My hands ball between us. “Like what?”

“Like you’re fucking terrified of me.”

My mouth opens and closes again. I stare back at him, and the only honest thing I can say spills out. “What if I am scared of you?”

I don’t think I’m imagining the pain that flickers through Stavros’s expression. He shifts his hand toward me but stops before it touches my face, maybe noting the stiffening of my posture.

“I’ve told you how sorry I am,” he says hoarsely. “I swear I don’t see you as a threat anymore. Gods above, I trust you… as much as I trust anyone in this place.”

And there it is. My lungs constrict so tightly I can barely breathe.

I push myself into a sitting position, every part of me braced to run. “But you don’t trust me completely. Or you wouldn’t feel like you needed to qualify that statement.”

Stavros gives a ragged laugh. “This is how I was trained. I don’t trust anyone completely—not even myself. It doesn’t matter.”

The bottom of my stomach has dropped out. I scramble right off the bed, snatching at my discarded dress.

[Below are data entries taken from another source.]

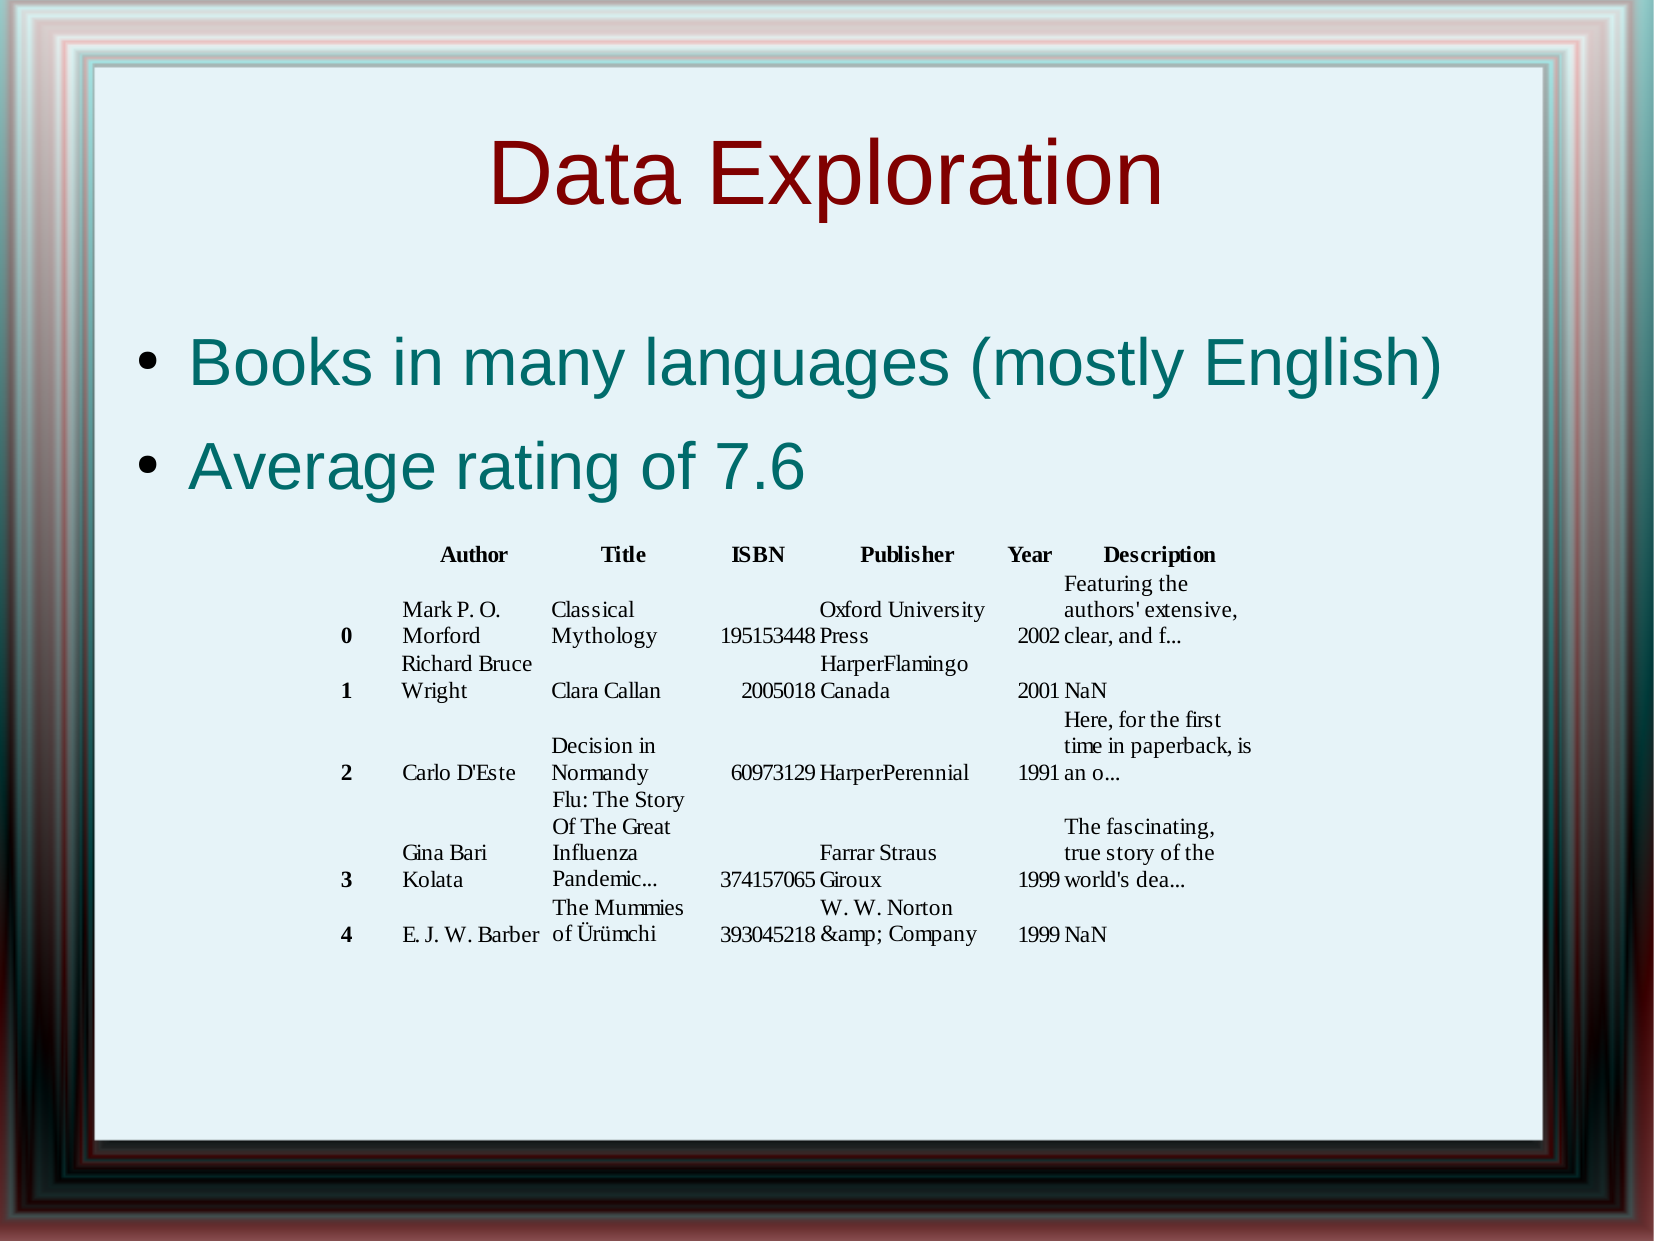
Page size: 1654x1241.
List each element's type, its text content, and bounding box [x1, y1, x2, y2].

title Data Exploration [118, 88, 1536, 257]
chart [293, 540, 1261, 1042]
list Books in many languages (mostly English) Average rating of 7.6 [118, 324, 1506, 945]
picture [0, 0, 1654, 1241]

“Of course it fucking does,” I retort. “You can laugh about it, because it doesn’t matter to you. But what it means to me is you could change your mind back again at any moment, after any mistake, and I’d find myself with a noose around my neck after all.”

“Ivy.” Stavros jerks upright in my wake, but I’m already darting past the bedroom door.

I haul my gown down over me as hastily as I can and toss my cloak over the undone laces. Grabbing my boots, I tuck them under my arm with my balled underskirt.

Every motion, every brush of my drawers against my sensitized parts, reminds me of what an idiot I was just a few moments ago.

With a thump of the covers, Stavros’s footsteps barge after me. “Ivy, you have to listen to me—”

No. Listening to him is how I ended up in his bed to begin with.

I bolt for the door and flee down the hall with my cloak flapping around me.